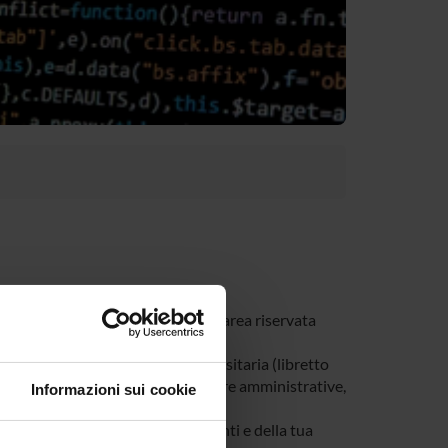
tivi al tuo corso di studi nella tua area riservata
e riguardano la tua carriera universitaria (libretto
, modulistica di segreteria, procedure amministrative,
Informazioni sui cookie
a di tutti gli avvisi dei tuoi docenti e della tua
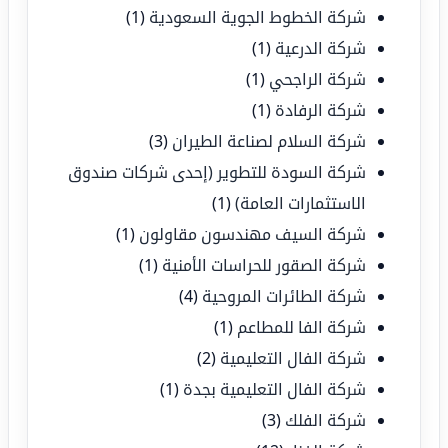
شركة الخطوط الجوية السعودية
(1)
شركة الدرعية
(1)
شركة الراجحي
(1)
شركة الرفادة
(1)
شركة السلام لصناعة الطيران
(3)
شركة السودة للتطوير (إحدى شركات صندوق
الاستثمارات العامة)
(1)
شركة السيف مهندسون مقاولون
(1)
شركة الصقور للحراسات الأمنية
(1)
شركة الطائرات المروحية
(4)
شركة الفا للمطاعم
(1)
شركة الفال التعليمية
(2)
شركة الفال التعليمية بجدة
(1)
شركة الفلك
(3)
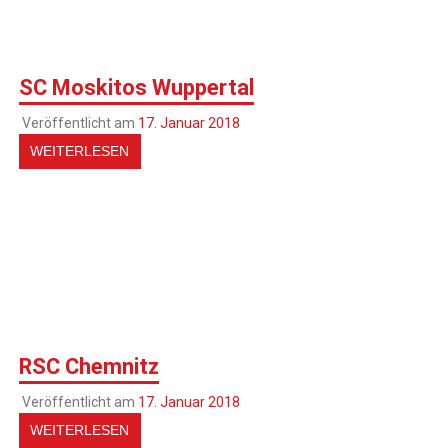
SC Moskitos Wuppertal
Veröffentlicht am
17. Januar 2018
WEITERLESEN
RSC Chemnitz
Veröffentlicht am
17. Januar 2018
WEITERLESEN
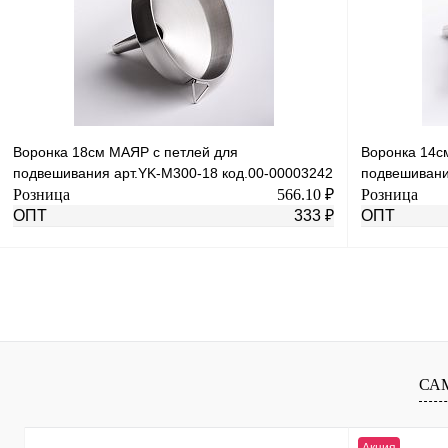
Воронка 18см МАЯР с петлей для
Воронка 14с
подвешивания арт.YK-М300-18 код.00-00003242
подвешивани
Розница
566.10 ₽
Розница
ОПТ
333 ₽
ОПТ
В корзину
Купить в 1 клик
К сравнению
Купить в 1 к
В избранное
В
В избранное
СА
наличии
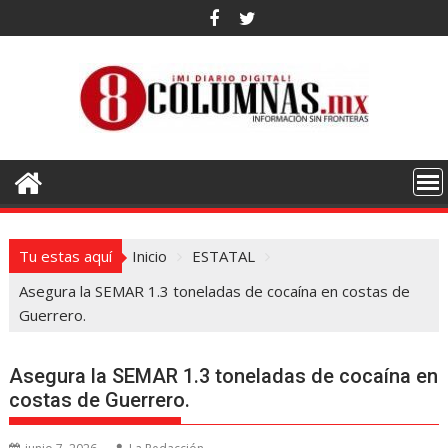
Saltar
al
contenido
Tu estas aquí
Inicio
ESTATAL
Asegura la SEMAR 1.3 toneladas de cocaína en costas de
Guerrero.
Asegura la SEMAR 1.3 toneladas de cocaína en
costas de Guerrero.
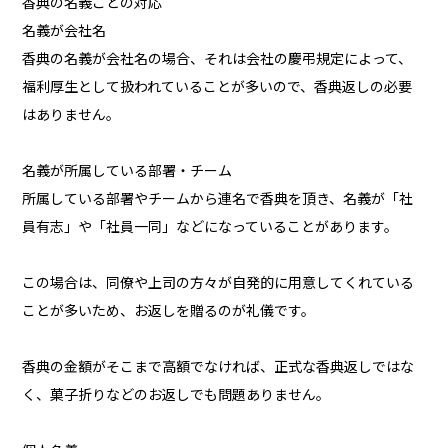
香典の名義ごとの対応
名義が会社名
香典の名義が会社名の場合、それは会社の慶弔規定によって、
福利厚生として扱われていることが多いので、香典返しの必要
はありません。
名義が所属している部署・チーム
所属している部署やチームから連名で香典を頂き、名義が「社
員有志」や「社員一同」などになっていることがあります。
この場合は、同僚や上司の方々が自発的に用意してくれている
ことが多いため、お返しを贈るのが礼儀です。
香典の金額がそこまで高額でなければ、正式な香典返しではな
く、菓子折りなどのお返しでも問題ありません。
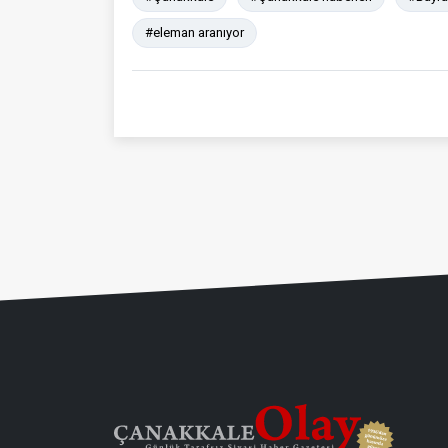
#eleman aranıyor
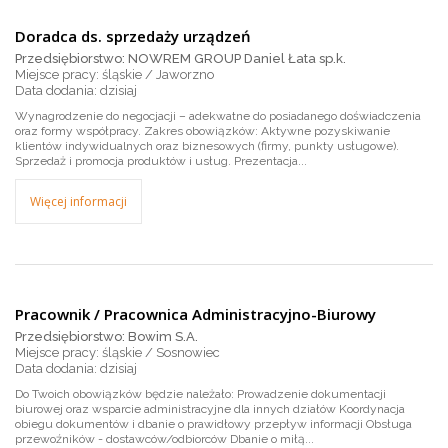
Doradca ds. sprzedaży urządzeń
Przedsiębiorstwo: NOWREM GROUP Daniel Łata sp.k.
Miejsce pracy: śląskie / Jaworzno
dzisiaj
Wynagrodzenie do negocjacji – adekwatne do posiadanego doświadczenia
oraz formy współpracy. Zakres obowiązków: Aktywne pozyskiwanie
klientów indywidualnych oraz biznesowych (firmy, punkty usługowe).
Sprzedaż i promocja produktów i usług. Prezentacja...
Więcej informacji
Pracownik / Pracownica Administracyjno-Biurowy
Przedsiębiorstwo: Bowim S.A.
Miejsce pracy: śląskie / Sosnowiec
dzisiaj
Do Twoich obowiązków będzie należało: Prowadzenie dokumentacji
biurowej oraz wsparcie administracyjne dla innych działów Koordynacja
obiegu dokumentów i dbanie o prawidłowy przepływ informacji Obsługa
przewoźników - dostawców/odbiorców Dbanie o miłą...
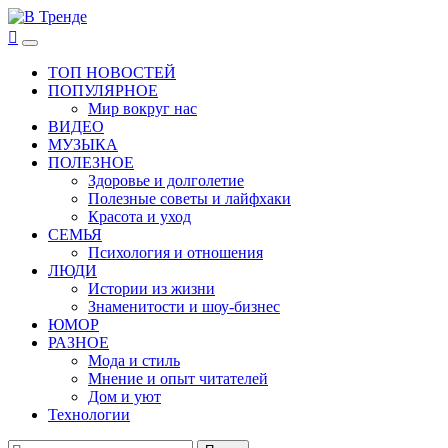
Перейти
к
В Тренде
Самые свежие новости интернета
Основное
содержимому
меню
ТОП НОВОСТЕЙ
ПОПУЛЯРНОЕ
Мир вокруг нас
ВИДЕО
МУЗЫКА
ПОЛЕЗНОЕ
Здоровье и долголетие
Полезные советы и лайфхаки
Красота и уход
СЕМЬЯ
Психология и отношения
ЛЮДИ
Истории из жизни
Знаменитости и шоу-бизнес
ЮМОР
РАЗНОЕ
Мода и стиль
Мнение и опыт читателей
Дом и уют
Технологии
Найти:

---

## Task prompt
Retrieve every line above holding the word "cocaína".

## Task output
Asegura la SEMAR 1.3 toneladas de cocaína en costas de
Asegura la SEMAR 1.3 toneladas de cocaína en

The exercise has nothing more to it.